Job Openings Hit Record High in April, Topping 6 Million

Matthew Busch/Bloomberg News

An increase in U.S. job openings in April to a record high indicates demand for workers remains strong in the world’s largest economy while the supply is tightening, a Labor Department report showed June 6.

RELATED: Trucking industry payrolls dip by 100 in May

Highlights of Job Openings

• Number of positions waiting to be filled rose by 259,000 to 6.044 million (estimate 5.75 million), from revised 5.785 million in March, according to the Job Openings and Labor Turnover Survey, or JOLTS.
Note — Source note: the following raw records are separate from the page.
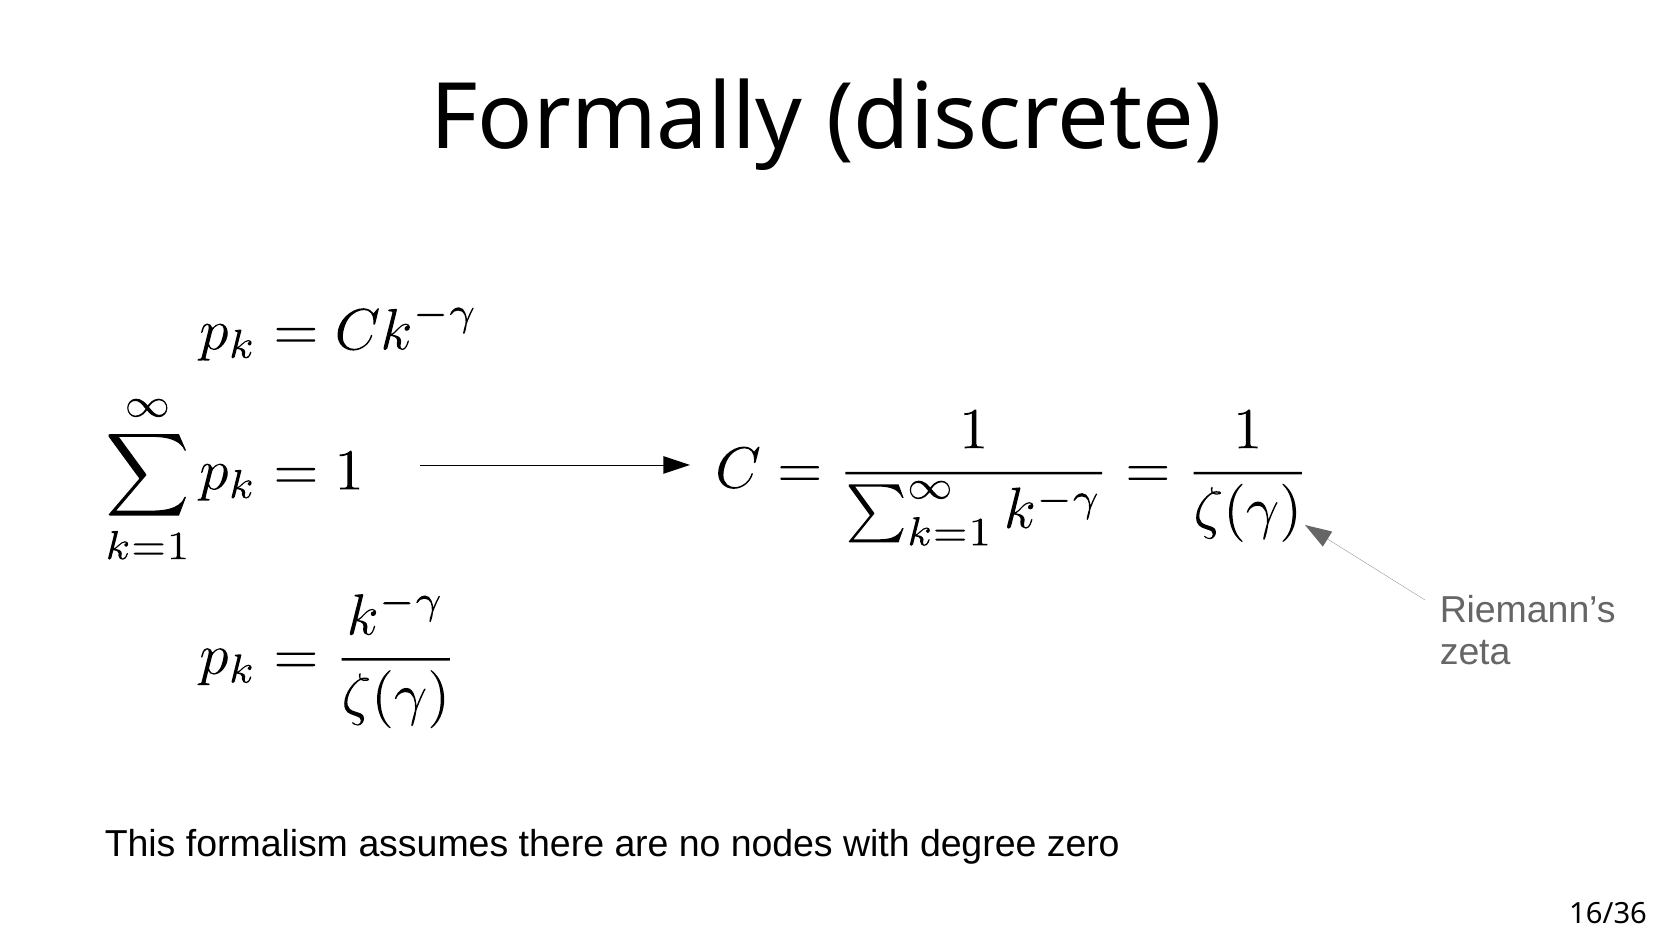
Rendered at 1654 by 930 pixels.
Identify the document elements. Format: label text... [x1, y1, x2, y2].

text_box This formalism assumes there are no nodes with degree zero [90, 814, 1291, 901]
title Formally (discrete) [82, 1, 1571, 225]
text_box Riemann’s zeta [1425, 581, 1636, 680]
text_box [105, 300, 476, 729]
text_box [715, 409, 1302, 546]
• Hiring fell to 5.05 million from 5.3 million; hiring rate eased to 3.5% from 3.6%.

• 3.03 million Americans quit their jobs, down from 3.14 million; quits rate fell to 2.1% from 2.2%.

RELATED: Jobless claims remain low even with biggest rise in a month

Key Takeaways

The increase in help-wanted signs, coupled with a decline in hiring, may indicate that companies are increasingly dealing with a shortage of qualified workers as the job market tightens.

The figures are in sync with the overall picture of a labor market that continues to be resilient, helping boost consumer spending and contributing to the economy’s rebound this quarter.

Figures released the week ended June 3, showed the unemployment rate fell to a 16-year low of 4.3% in May even as hiring cooled.

Other Details

• Layoffs fell to 1.59 million from 1.66 million.

• There were 1.2 unemployed people vying for every opening in April, compared with 1.9 people when the recession began at the end of 2007.

• Accommodation and food services, construction and financial activities were among industries posting increased openings; vacancies declined in manufacturing and retail.

• In the 12 months through April, the economy created a net 2.2 million jobs, representing 62.9 million hires and 60.7 million separations.

• Although it lags the Labor Department’s other jobs data by a month, the JOLTS report adds context to monthly payrolls figures by measuring dynamics such as resignations, help-wanted ads and the pace of hiring.